___ Data in this exercise

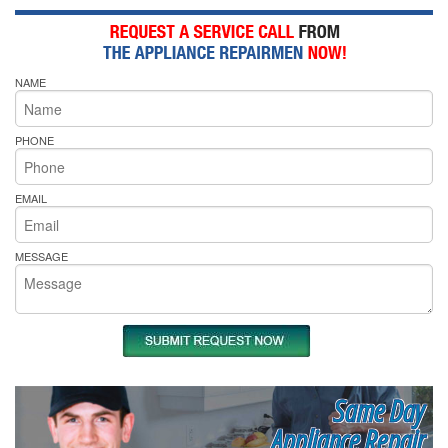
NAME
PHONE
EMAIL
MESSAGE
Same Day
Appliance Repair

______

What you should do
Pictures aside, repeat each entry in full and without change.

Response area
NAME
PHONE
EMAIL
MESSAGE
Same Day
Appliance Repair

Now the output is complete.